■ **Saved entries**
========================================
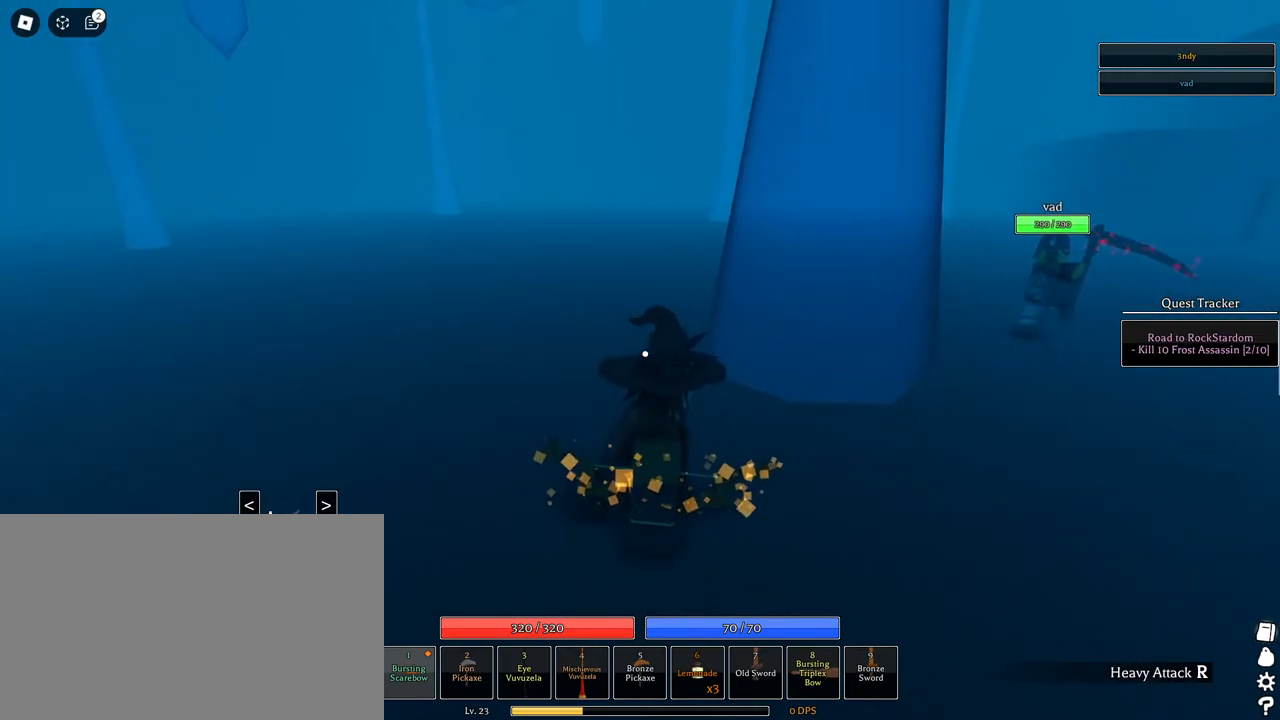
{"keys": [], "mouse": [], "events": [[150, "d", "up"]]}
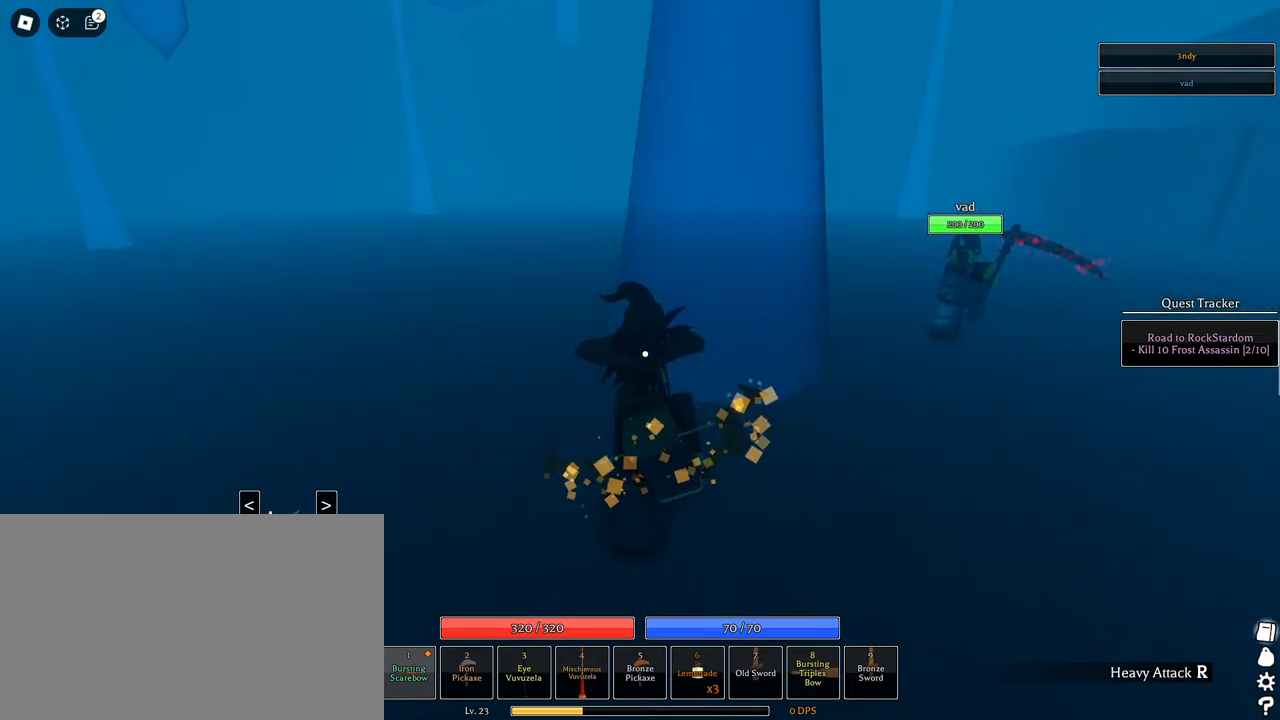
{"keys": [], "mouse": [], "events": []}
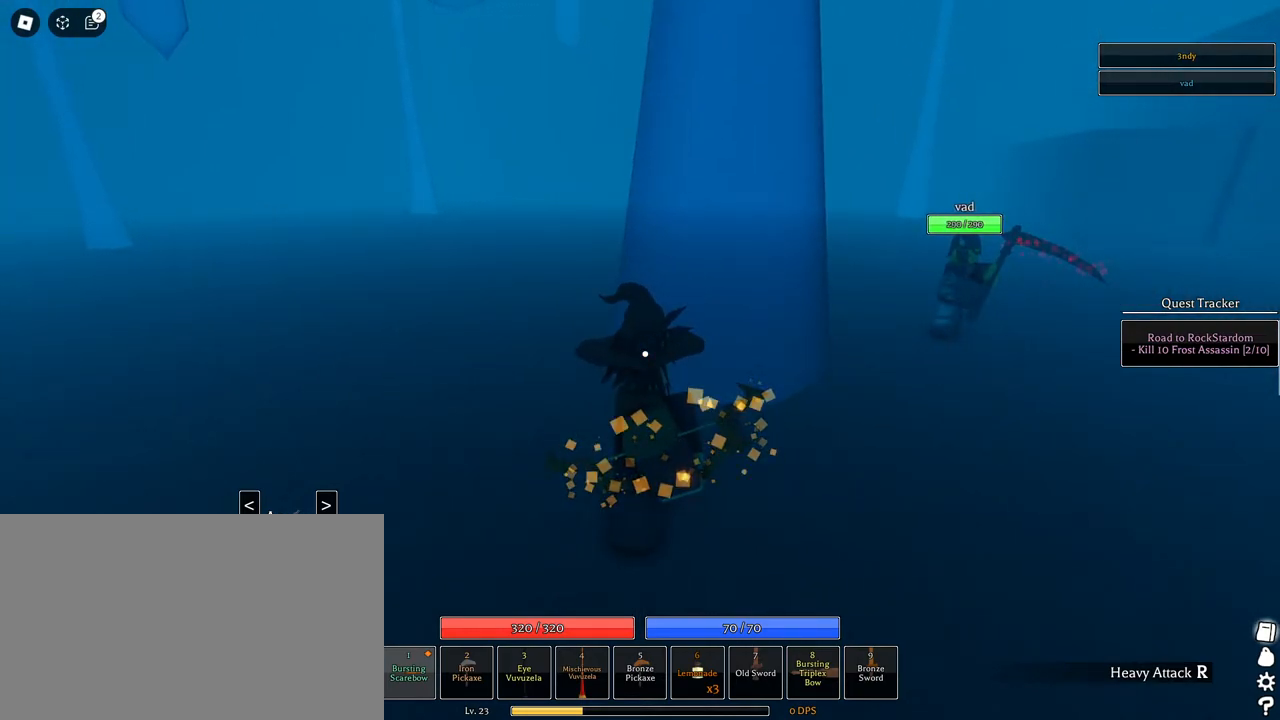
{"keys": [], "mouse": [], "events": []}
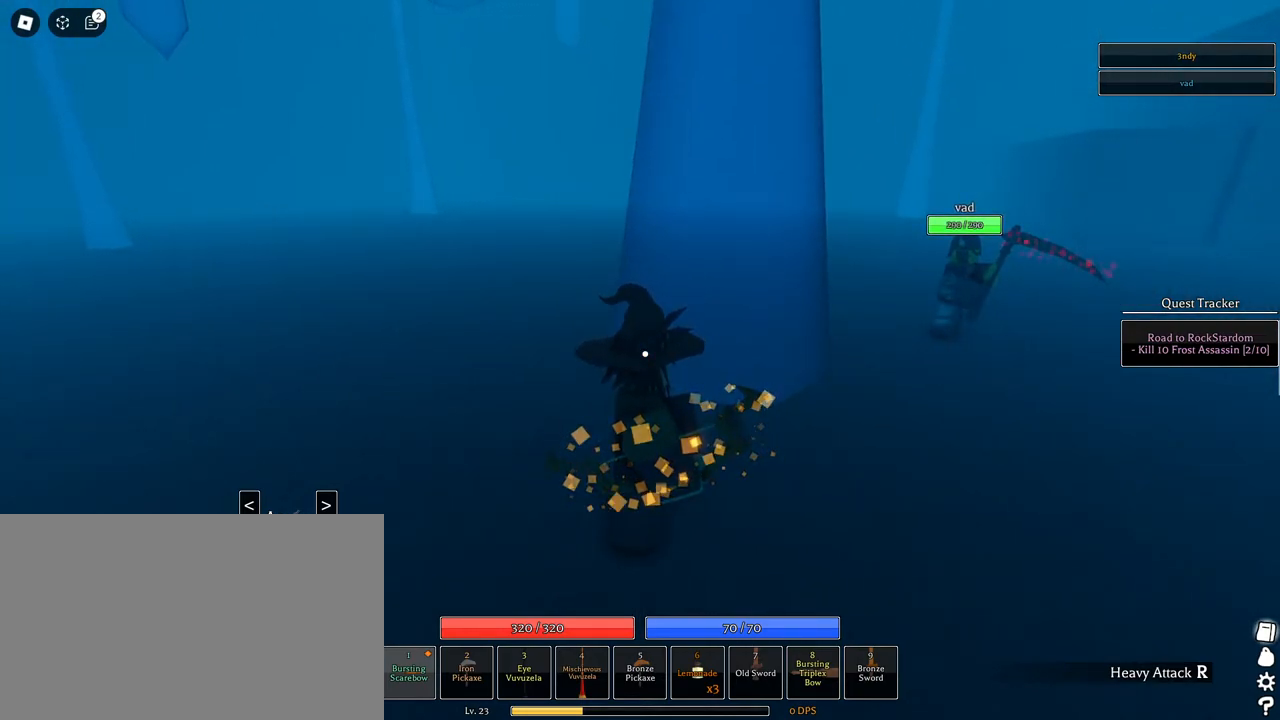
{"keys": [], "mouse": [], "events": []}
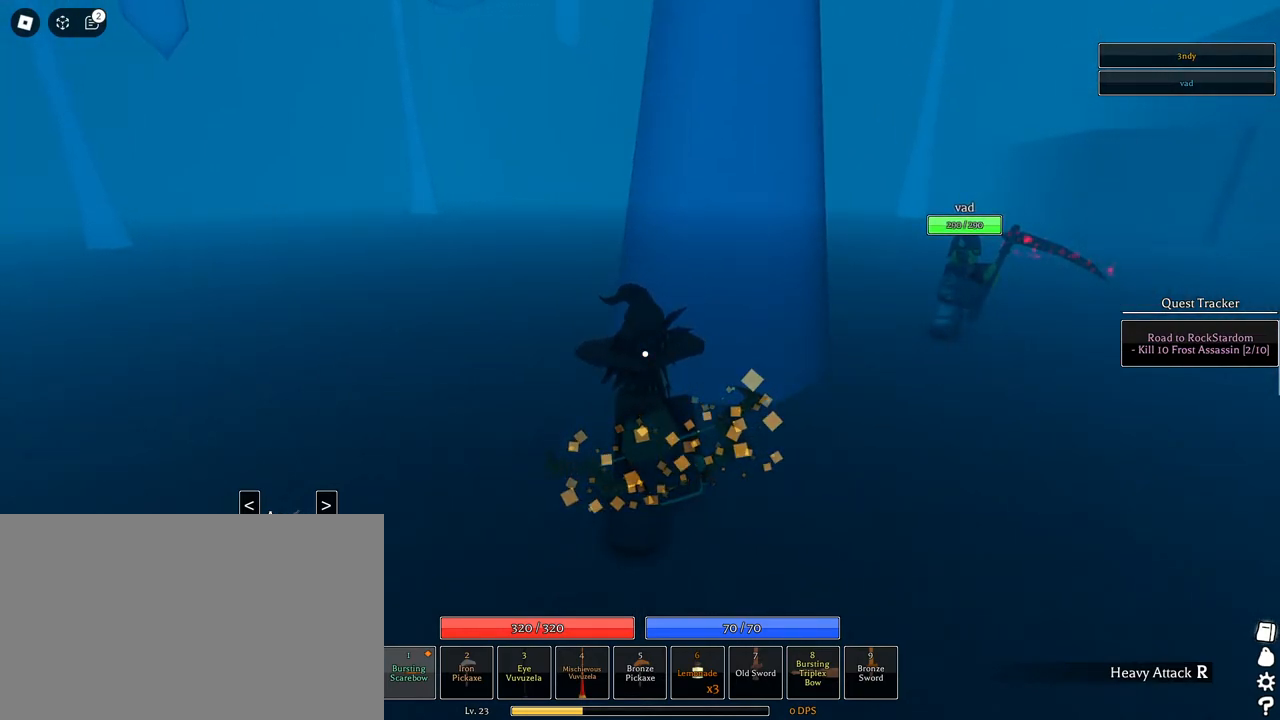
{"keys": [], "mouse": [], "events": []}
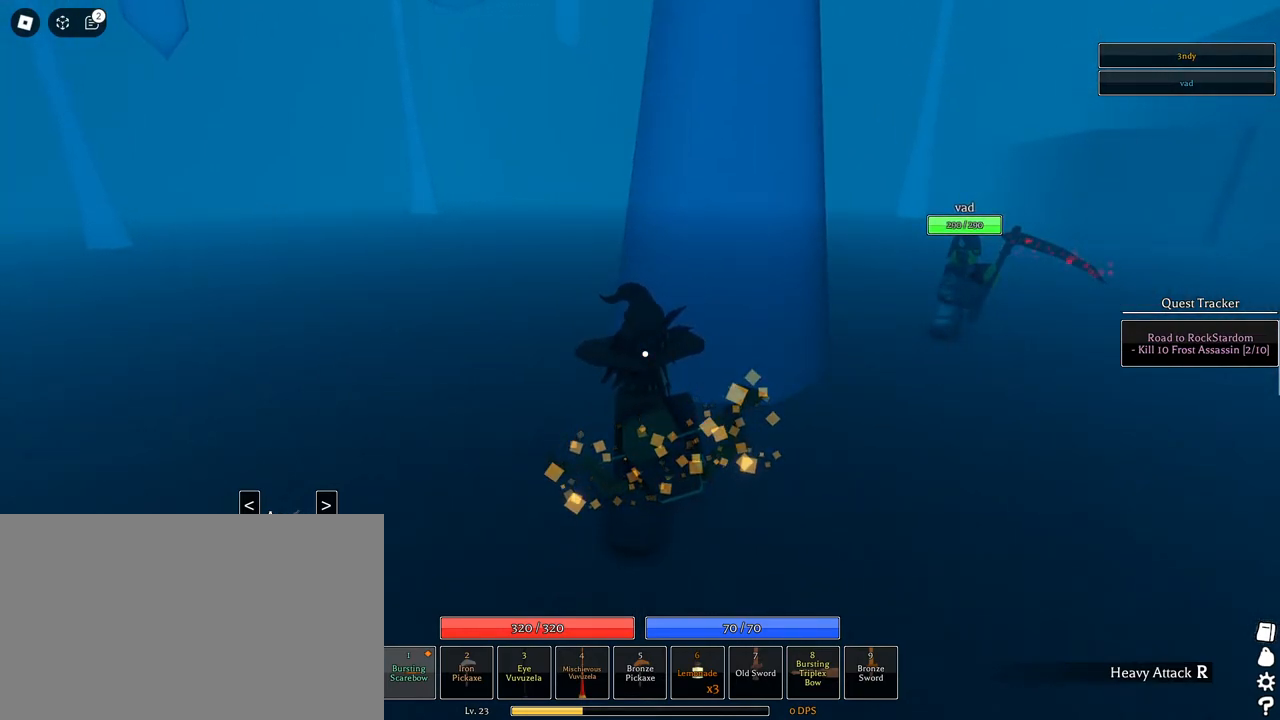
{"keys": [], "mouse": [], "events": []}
========================================
Although the records contain pictures, your copy should hold only the text, reproduced exactly.

{"keys": [], "mouse": [], "events": [[150, "d", "up"]]}
{"keys": [], "mouse": [], "events": []}
{"keys": [], "mouse": [], "events": []}
{"keys": [], "mouse": [], "events": []}
{"keys": [], "mouse": [], "events": []}
{"keys": [], "mouse": [], "events": []}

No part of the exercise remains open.